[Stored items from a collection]

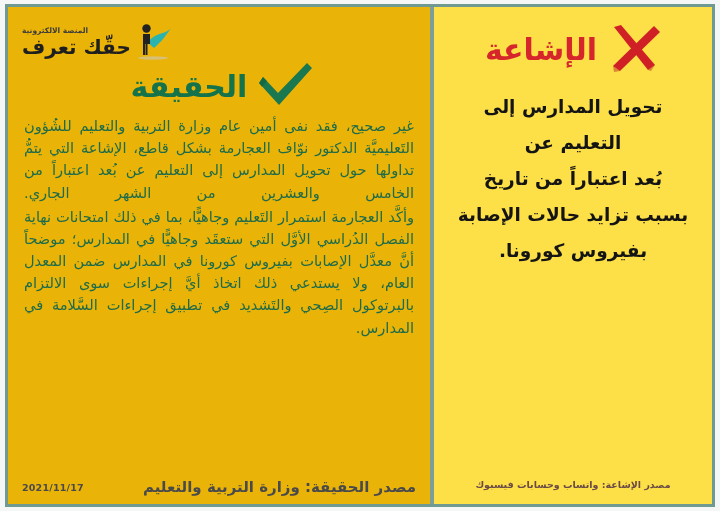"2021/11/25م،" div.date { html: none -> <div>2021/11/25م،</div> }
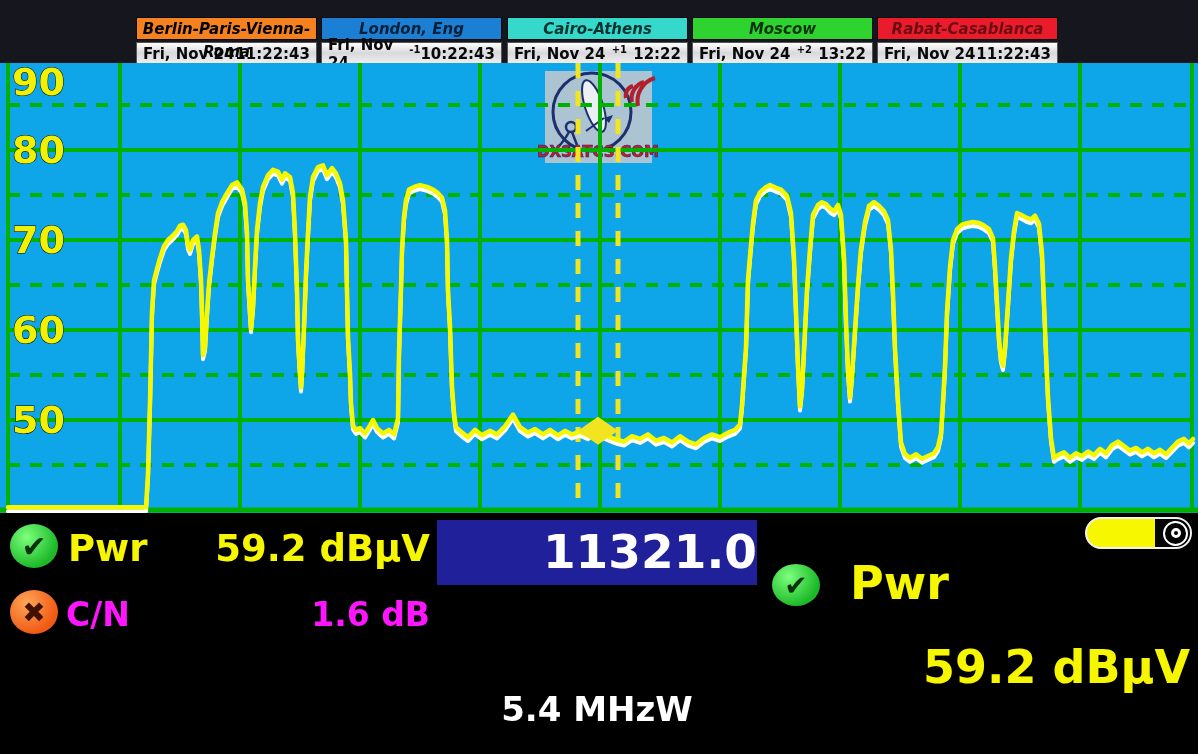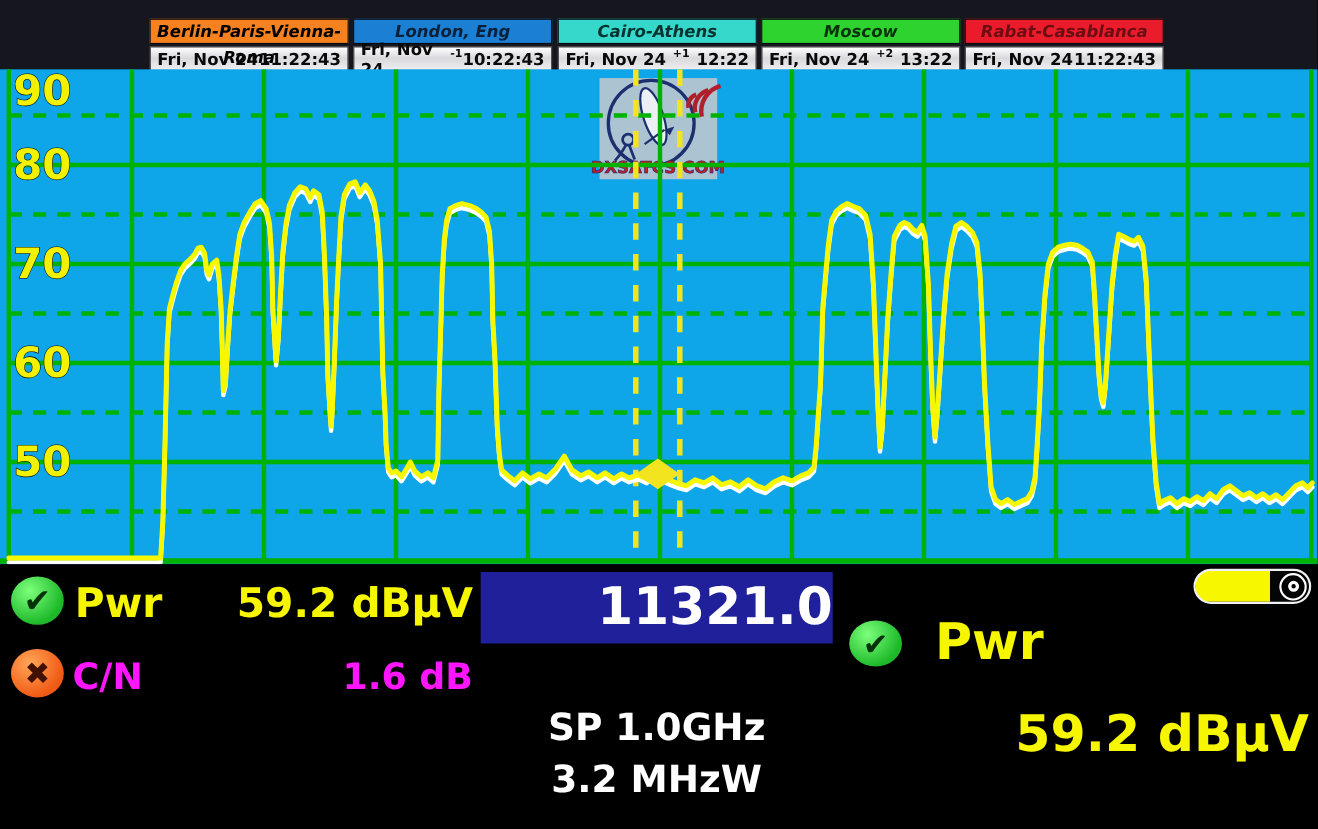"SP 1.0GHz" div.txt { html: <div>SP 1.0GHz</div> -> none }
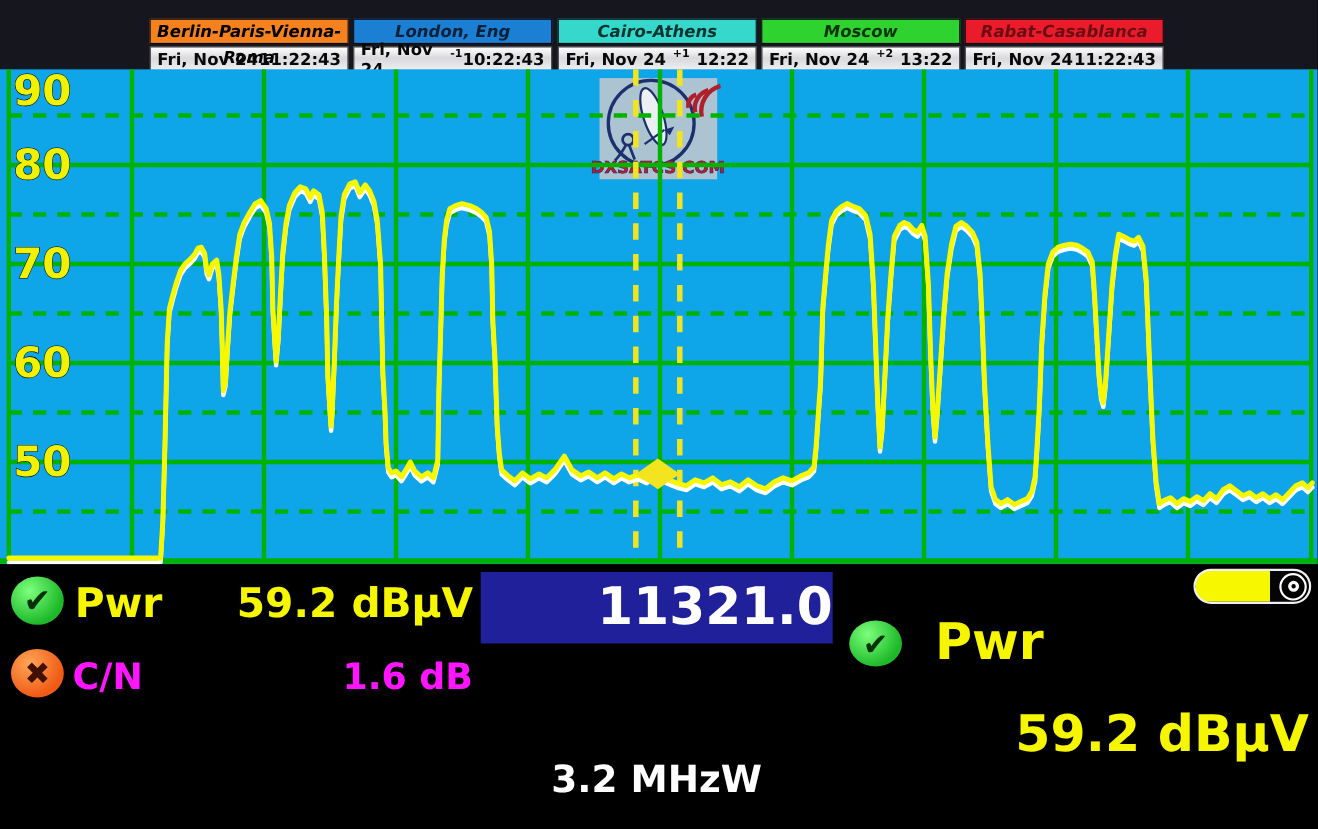"3.2 MHzW" div.txt { text: 3.2 -> 5.4 }
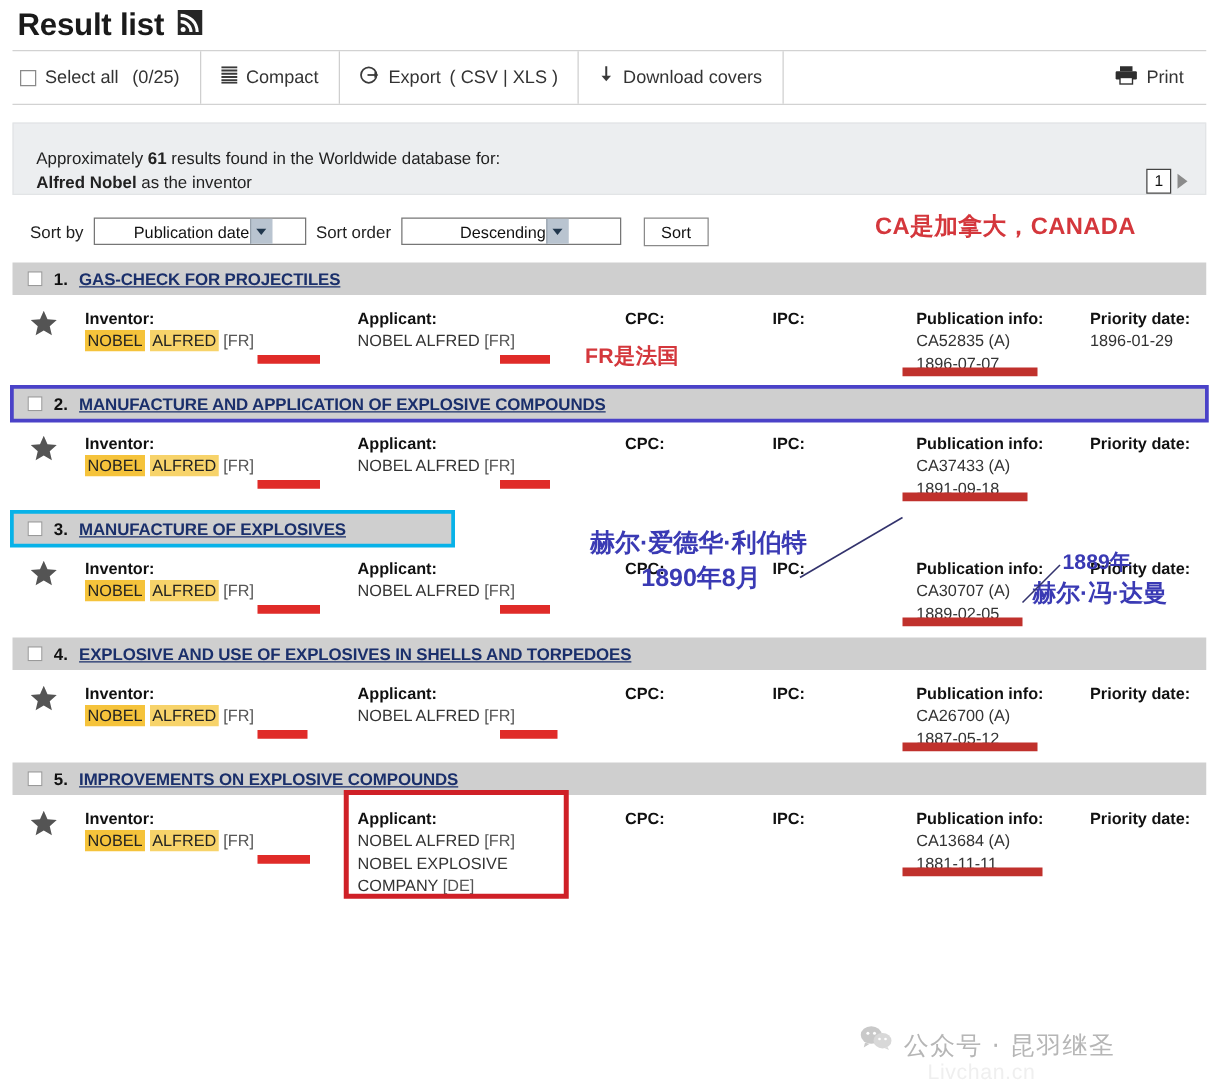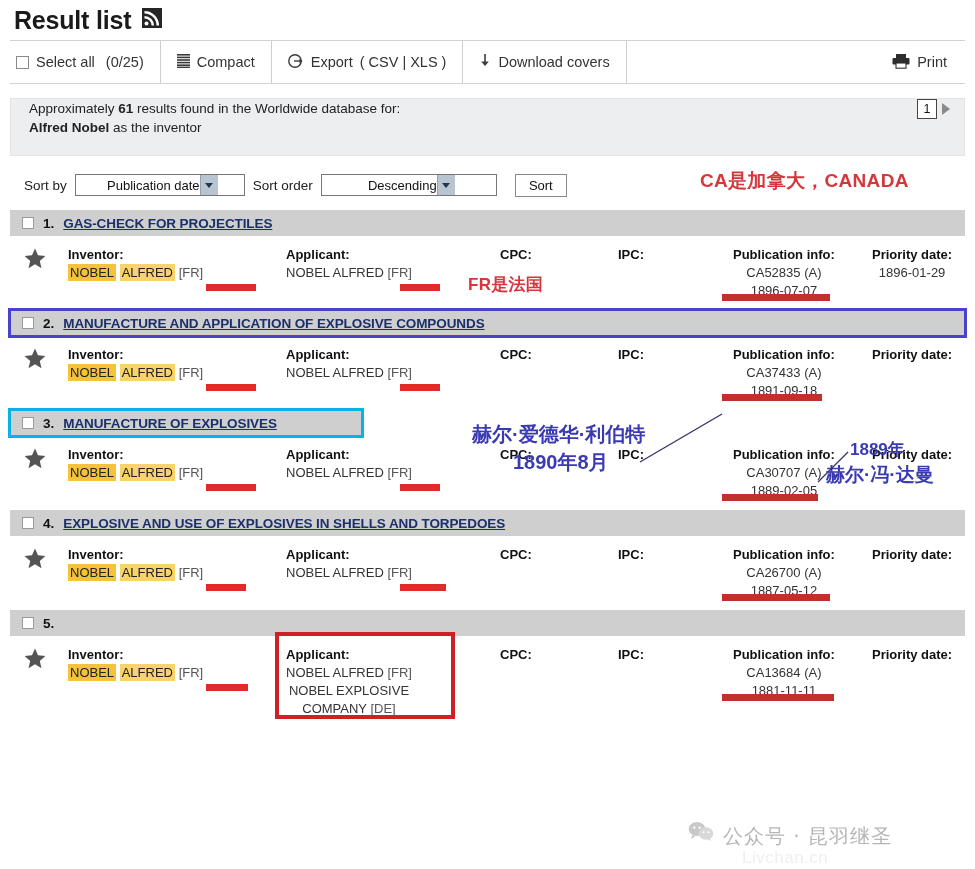"Approximately 61 results found in" .summary-bar { align-items: flex-start -> flex-end }
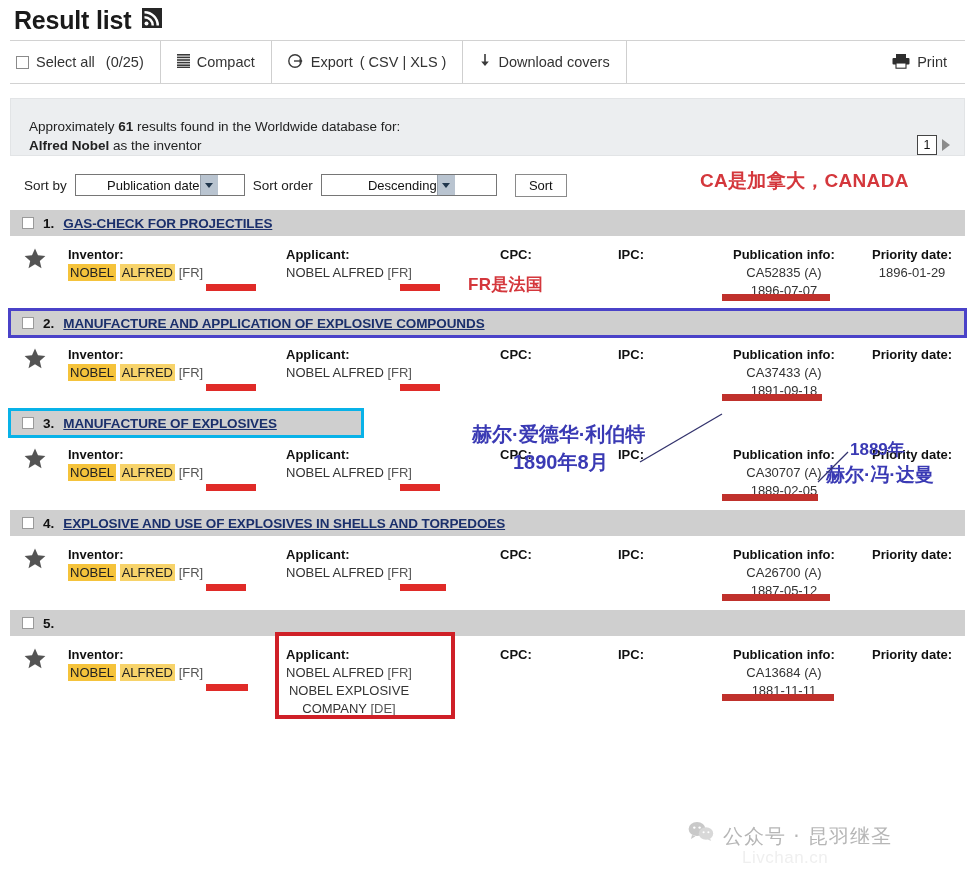"NOBEL ALFRED [FR]" .field-value { text-align: center -> none }
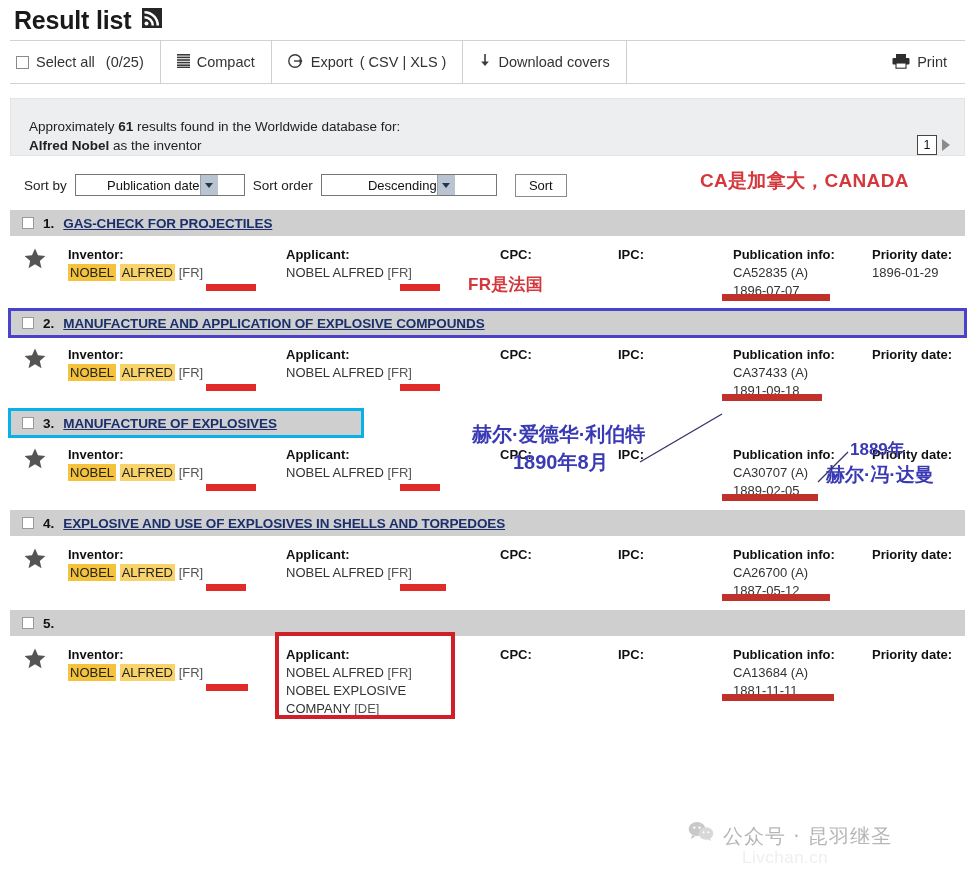"IMPROVEMENTS ON EXPLOSIVE COMPOUNDS" span.rt-link { html: none -> <span>IMPROVEMENTS ON EXPLOSIVE COMPOUNDS</span> }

• **What the task asks**:
Repeat the entries word for word and skip the pictures.

• **Your response**:
"2021/11/25م،" div.date { html: none -> <div>2021/11/25م،</div> }
"SP 1.0GHz" div.txt { html: <div>SP 1.0GHz</div> -> none }
"3.2 MHzW" div.txt { text: 3.2 -> 5.4 }
"Approximately 61 results found in" .summary-bar { align-items: flex-start -> flex-end }
"NOBEL ALFRED [FR]" .field-value { text-align: center -> none }
"IMPROVEMENTS ON EXPLOSIVE COMPOUNDS" span.rt-link { html: none -> <span>IMPROVEMENTS ON EXPLOSIVE COMPOUNDS</span> }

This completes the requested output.